Je rangeais sans me presser mes affaires dans mon sac, lorsque je me redressais, je vis Mathilde assise sur le coin de ma table, me tendant la gomme que je lui avait prêtée. Je la mis dans ma poche et allais sortir de la salle de cours quand elle me demanda de l'attendre.
"On se met ensemble en maths ? On se fera moins chier que chacune dans notre coin.
- Oui, si tu veux, répondis-je. Tu es super forte et moi je mets toujours trois ans à comprendre de quoi parle la prof.
- Parce que tu crois qu'on va bosser? Si c'est comme en Français, on risque de dessiner encore une heure.

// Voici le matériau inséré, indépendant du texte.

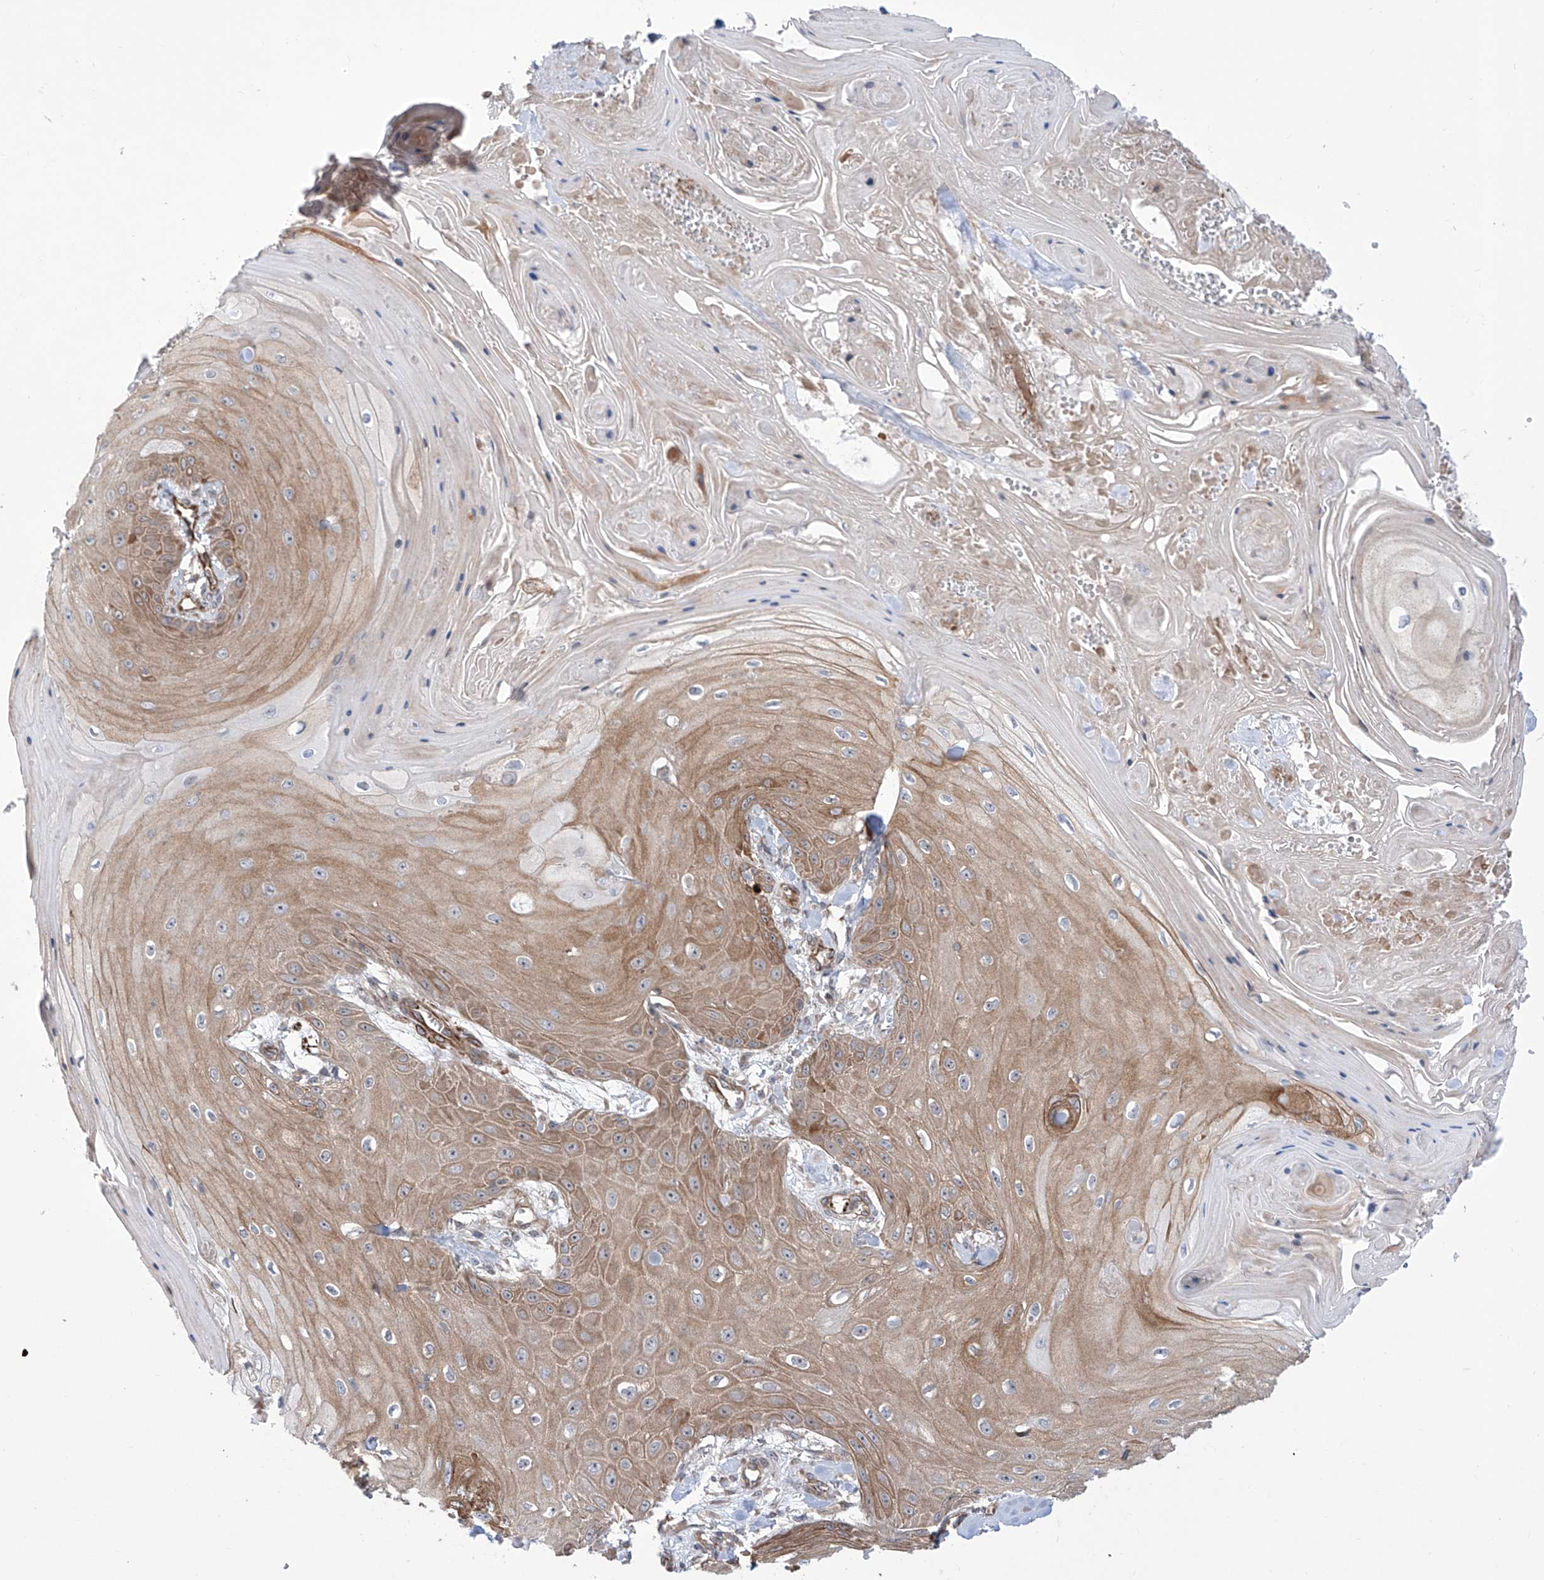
{"staining": {"intensity": "weak", "quantity": "25%-75%", "location": "cytoplasmic/membranous"}, "tissue": "skin cancer", "cell_type": "Tumor cells", "image_type": "cancer", "snomed": [{"axis": "morphology", "description": "Squamous cell carcinoma, NOS"}, {"axis": "topography", "description": "Skin"}], "caption": "Immunohistochemistry histopathology image of neoplastic tissue: squamous cell carcinoma (skin) stained using IHC shows low levels of weak protein expression localized specifically in the cytoplasmic/membranous of tumor cells, appearing as a cytoplasmic/membranous brown color.", "gene": "APAF1", "patient": {"sex": "male", "age": 74}}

- Je sais pas dessiner, avouais-je.
- Je t'apprendrais."
Elle me fit un nouveau clin d'œil. Je commençais à me demander si elle ne souffrait pas de tics nerveux. Notre minuscule professeur de mathématiques se mit à soupirer en nous voyant arriver, elle se doutait bien que nous ne serions que toutes les deux. Étant aussi prof de sciences, elle portait continuellement une blouse blanche, boutonnée jusqu'au col, où retombaient ses cheveux roux bouclés. Elle nous dit sèchement de nous asseoir en nous désignant la table qui faisait face à son bureau et de nous occuper de manière intelligente, elle allait profiter de cette heure calme pour corriger des copies. Mathilde ressortit sa pochette à dessin, instinctivement je reposais la gomme à côté d'elle, elle me remercia en me gratifiant d'un nouveau clin d'œil. Cette fois, j'en étais quasiment certaine, ma camarade souffrait de tics. Elle sortit une feuille de la pochette, elle avait commencer un nouveau dessin car il n'y avait encore aucune couleur, mais on pouvait déjà aisément deviner un personnage se tenant debout à côté d'un animal ressemblant à un chien.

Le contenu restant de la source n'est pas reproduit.